Ode solver with random time span

Dear users,

I would like to know if the integrate_ode solver can take random time span for ts variable. In particular, I am using the solver

y = integrate_ode_rk45(ode, y0, t0, ts, params, x_r, x_i, 1e-5, 1e-3, 5e2);

and would like to have the starting point of the time span ts to be random draws from a posterior/prior distribution. Is it possible to do this in stan?


Not yet, but I have filed a pr for this to make it possible… feel free to review that pr if you can oe looby for it… this would be a very convenient for a few applications.

Thanks @wds15.
Would you mind explaining what you meant by pr and oe and looby? I do not understand these and where do i look for to review the pr? Sorry I am learning Stan and all these terms are not familiar to me at present.


Oh…sorry for the slamg.
Oe = or
Pr = pull request on github
Looby = make other people review the pr

Unless you are very versed in c++, then just ignore this. As you are just getting started with things All of this is a bit too advanced… so in short, your wish for the time vector being parameters is being worked on.

Thanks @wds15.

So do you recommend to move my code to github, so that others can review it? I havn’t used github for coding yet.

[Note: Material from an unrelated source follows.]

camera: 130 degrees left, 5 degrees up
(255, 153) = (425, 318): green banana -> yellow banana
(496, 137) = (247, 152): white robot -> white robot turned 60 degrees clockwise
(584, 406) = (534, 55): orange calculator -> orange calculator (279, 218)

The Stan development happens on github. So if you want to participate in that, then you are most welcome do to so.

If you are asking for help on specific models, we can just use this fourm.


Thanks @wds15.

Another question. Is it possible for STANs ODE solver to produce nonnegative solutions? I know Matlab has this facility.

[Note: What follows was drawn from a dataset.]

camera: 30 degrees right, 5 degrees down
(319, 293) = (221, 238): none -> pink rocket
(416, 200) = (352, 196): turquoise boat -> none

I work with an ODE model and use the likelihood as

  y_hat ~ lognormal(log(y[,5]), std);   

Where y[ ] is solutions to an ODE. In order for the above likelihood to work, the y[, 5] must be nonnegative.
So far, reading through STans documentation, I cannot see how this is possible. There may be a way to do this and I may have missed finding how to do this.

Without nonnegativety of y, my code is throwing an error: about the location parameter of the likelihood being NaN.
Any help is appreciated.